Planvoll statt "painful"

Ein erster Schritt bei der Erstellung eines umfassenden Informationssicherheits-Managements ist die Analyse von IT-Systemen und geschäftsspezifischen Anforderungen. Mit der Dokumentation schützenswerter Schlüssel-Ressourcen und der Bewertung drohender Risiken schafft ein Unternehmen die Basis für strategische Entscheidungen, die potenzielle Schäden vermeiden oder auf ein Minimum begrenzen können. Sind die Risiken einmal bekannt und bewertet, so lassen sich geeignete Gegenmaßnahmen entwickeln. Auch im Notfall funktionierende Prozesse und Verfahren sind dabei deutlich wichtiger als beispielsweise redundante Hardware. Bereits kleine präventive Änderungen können die Sicherheit des Unternehmens um ein Vielfaches erhöhen. Dabei haben organisatorische Maßnahmen häufig eine geringere Komplexität zur Folge als zusätzliche technische Sicherungen.

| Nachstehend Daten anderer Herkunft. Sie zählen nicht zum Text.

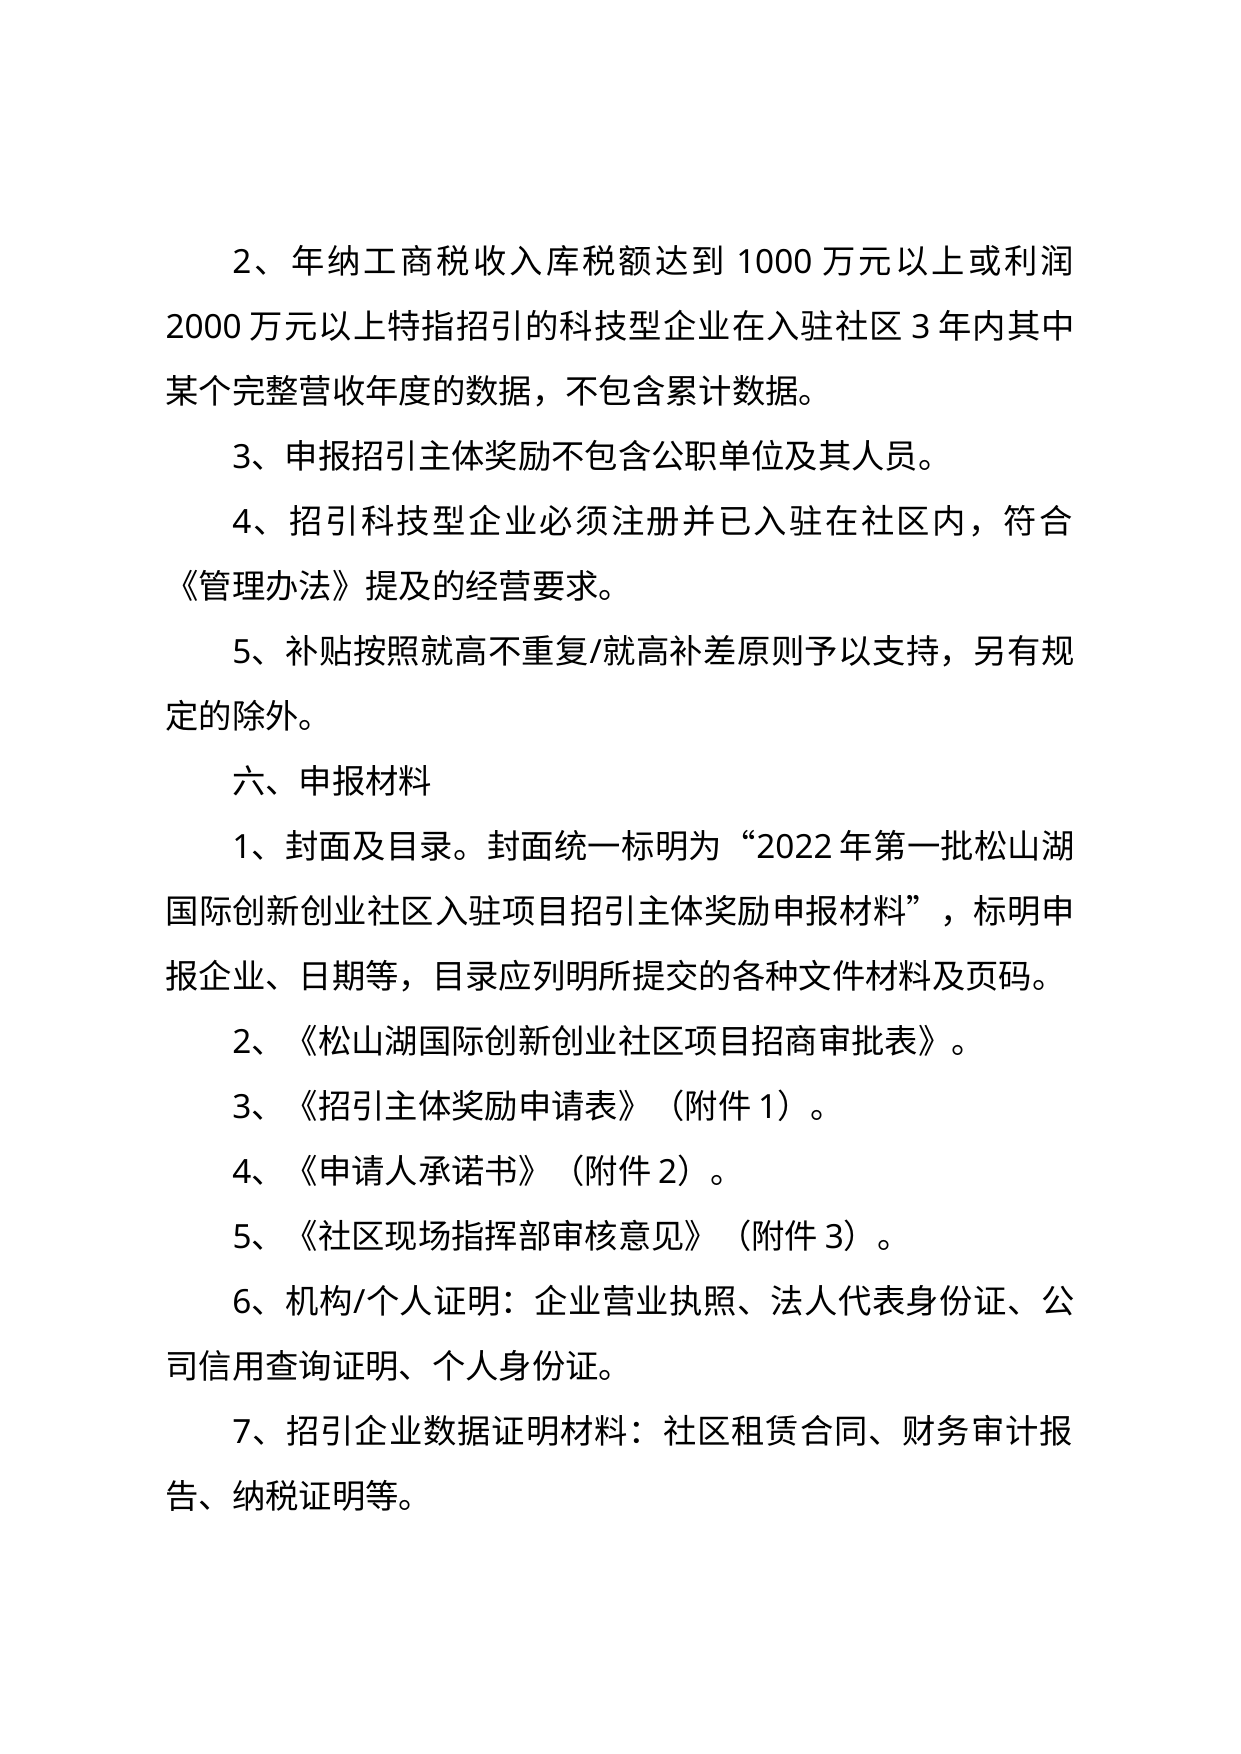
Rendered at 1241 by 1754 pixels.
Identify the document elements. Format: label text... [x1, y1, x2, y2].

Aus strategischer Sicht ist IT-Sicherheit der Schutz von Informationen zu vertretbaren Kosten. Es gilt, das Budget für die IT-Sicherheit sinnvoll einzusetzen und mit minimalem Einsatz maximalen Effekt zu erzielen. Jedes Unternehmen muss hier seine individuelle Sicherheitsinfrastruktur aufbauen, die auf einer Kombination von Richtlinien, Verfahren und Technik basiert. Insellösungen sind darin nicht zu empfehlen, da sie Kosten in die Höhe treiben und meist nur schwer in ein Gesamt-Management zu integrieren sind.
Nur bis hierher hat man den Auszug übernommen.